This notebook prepare the data to be used for model training and evaluation

## Library Import

In [None]:
import pandas as pd
import numpy as np
import hashlib
import pickle

In [None]:
from google.colab import drive
drive.mount('/content/drive')

Mounted at /content/drive


In [None]:
# Load the dataset
df = pd.read_csv('drive/MyDrive/Collab_DATA/PolarData/sales_data_csv.csv')

In [None]:
def hash_sku(sku: str) -> str:
    """
    Generate a hashed identifier for a SKU.

    Args:
        sku (str): The original SKU string.

    Returns:
        str: An 8-character hash of the SKU.
    """
    return hashlib.md5(str(sku).encode()).hexdigest()[:8]

def get_top_skus(df: pd.DataFrame, threshold: float = 0.90) -> list:
    """
    Identify the top SKUs that account for a given percentage of total sales.

    Args:
        df (pd.DataFrame): DataFrame containing sales data.
        threshold (float, optional): The cumulative sales percentage threshold. Defaults to 0.90.

    Returns:
        list: List of top SKUs.
    """
    sku_sales = df.groupby('SKU')['QUANTITY_SOLD'].sum().sort_values(ascending=False)
    cumulative_percentage = sku_sales.cumsum() / sku_sales.sum()
    top_skus = cumulative_percentage[cumulative_percentage <= threshold].index.tolist()
    print(f"Number of SKUs representing {threshold*100}% of sales: {len(top_skus)}")
    print(f"Total number of SKUs: {len(sku_sales)}")
    return top_skus

def prepare_data(df: pd.DataFrame) -> pd.DataFrame:
    """
    Prepare the data for analysis by aggregating to weekly level and merging current inventory levels.

    Args:
        df (pd.DataFrame): Raw sales data.

    Returns:
        pd.DataFrame: Prepared weekly sales data with current inventory levels.
    """
    df['DATE'] = pd.to_datetime(df['DATE'])
    current_levels = df.groupby('SKU')['CURRENT_LEVEL'].first().reset_index()
    weekly_sales = df.groupby(['SKU', pd.Grouper(key='DATE', freq='W-MON')])['QUANTITY_SOLD'].sum().reset_index()
    weekly_sales = weekly_sales.sort_values(['SKU', 'DATE'])
══════════
WHAT TO DO:
Continue the sales data preparation notebook from its last line, carrying on the code that follows.

Stored data:
══════════
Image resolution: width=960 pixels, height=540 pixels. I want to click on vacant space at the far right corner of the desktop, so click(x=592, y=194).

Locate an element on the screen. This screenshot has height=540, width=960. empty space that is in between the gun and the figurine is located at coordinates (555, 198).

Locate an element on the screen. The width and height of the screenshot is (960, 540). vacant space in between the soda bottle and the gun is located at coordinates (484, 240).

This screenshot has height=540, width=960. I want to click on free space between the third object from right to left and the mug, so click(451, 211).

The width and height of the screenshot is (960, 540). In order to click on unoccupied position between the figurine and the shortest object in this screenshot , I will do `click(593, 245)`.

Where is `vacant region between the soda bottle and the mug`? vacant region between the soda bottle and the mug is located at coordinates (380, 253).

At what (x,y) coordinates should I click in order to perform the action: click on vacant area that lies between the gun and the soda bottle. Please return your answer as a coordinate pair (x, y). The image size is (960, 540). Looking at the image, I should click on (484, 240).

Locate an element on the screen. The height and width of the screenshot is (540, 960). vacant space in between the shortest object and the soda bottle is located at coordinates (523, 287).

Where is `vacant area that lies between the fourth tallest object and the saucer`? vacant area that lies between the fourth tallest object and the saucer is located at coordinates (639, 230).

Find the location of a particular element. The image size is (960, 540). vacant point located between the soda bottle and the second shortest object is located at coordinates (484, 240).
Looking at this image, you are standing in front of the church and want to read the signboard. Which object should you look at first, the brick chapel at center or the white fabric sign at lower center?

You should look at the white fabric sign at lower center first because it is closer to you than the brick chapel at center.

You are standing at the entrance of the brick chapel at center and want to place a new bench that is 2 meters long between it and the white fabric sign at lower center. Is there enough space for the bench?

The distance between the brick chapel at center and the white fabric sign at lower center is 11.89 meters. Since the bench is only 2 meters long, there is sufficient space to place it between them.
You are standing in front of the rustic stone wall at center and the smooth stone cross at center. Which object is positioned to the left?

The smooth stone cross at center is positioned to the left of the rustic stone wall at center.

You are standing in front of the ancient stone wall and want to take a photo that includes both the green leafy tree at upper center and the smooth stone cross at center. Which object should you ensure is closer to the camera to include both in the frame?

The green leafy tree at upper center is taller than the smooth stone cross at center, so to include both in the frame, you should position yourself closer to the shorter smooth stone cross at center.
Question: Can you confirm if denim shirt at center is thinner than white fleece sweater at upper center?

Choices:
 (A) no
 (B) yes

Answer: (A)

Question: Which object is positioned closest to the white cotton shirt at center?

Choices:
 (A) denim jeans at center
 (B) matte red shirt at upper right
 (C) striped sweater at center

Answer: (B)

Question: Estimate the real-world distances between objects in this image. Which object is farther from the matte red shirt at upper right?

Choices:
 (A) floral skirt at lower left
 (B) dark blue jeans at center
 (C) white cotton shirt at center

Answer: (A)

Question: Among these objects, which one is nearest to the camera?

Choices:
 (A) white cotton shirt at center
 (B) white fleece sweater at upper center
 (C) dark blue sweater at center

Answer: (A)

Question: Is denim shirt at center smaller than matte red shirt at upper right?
══════════
OUTPUT OF THE EXERCISE:
    weekly_sales = weekly_sales.merge(current_levels, on='SKU', how='left')
    return weekly_sales

def add_time_features(df: pd.DataFrame) -> pd.DataFrame:
    """
    Add time-based features to the dataset.

    Args:
        df (pd.DataFrame): DataFrame with a 'DATE' column.

    Returns:
        pd.DataFrame: DataFrame with additional time-based features.
    """
    df['year'] = df['DATE'].dt.year
    df['month'] = df['DATE'].dt.month
    df['week'] = df['DATE'].dt.isocalendar().week
    df['day_of_week'] = df['DATE'].dt.dayofweek
    df['is_weekend'] = df['day_of_week'].isin([5, 6]).astype(int)
    df['quarter'] = df['DATE'].dt.quarter

    # Cyclical encoding of time features
    df['month_sin'] = np.sin(2 * np.pi * df['month']/12)
    df['month_cos'] = np.cos(2 * np.pi * df['month']/12)
    df['week_sin'] = np.sin(2 * np.pi * df['week']/53)
    df['week_cos'] = np.cos(2 * np.pi * df['week']/53)
    df['day_of_week_sin'] = np.sin(2 * np.pi * df['day_of_week']/7)
    df['day_of_week_cos'] = np.cos(2 * np.pi * df['day_of_week']/7)

    return df

def add_lag_features(df: pd.DataFrame, lags: list = [1, 2, 3, 4, 5, 6, 12, 24, 36, 48, 52]) -> pd.DataFrame:
    """
    Add lagged sales features to the dataset.

    Args:
        df (pd.DataFrame): Sales data DataFrame.
        lags (list, optional): List of lag periods to create. Defaults to [1, 2, 3, 4, 5, 6, 12, 24, 36, 48, 52].

    Returns:
        pd.DataFrame: DataFrame with additional lagged sales features.
    """
    for lag in lags:
        df[f'lag_{lag}'] = df.groupby('SKU')['QUANTITY_SOLD'].shift(lag)
    return df

def add_rolling_features(df: pd.DataFrame, windows: list = [1, 2, 3, 4, 5, 6, 12, 24, 36, 48, 52]) -> pd.DataFrame:
    """
    Add rolling mean and standard deviation features to the dataset.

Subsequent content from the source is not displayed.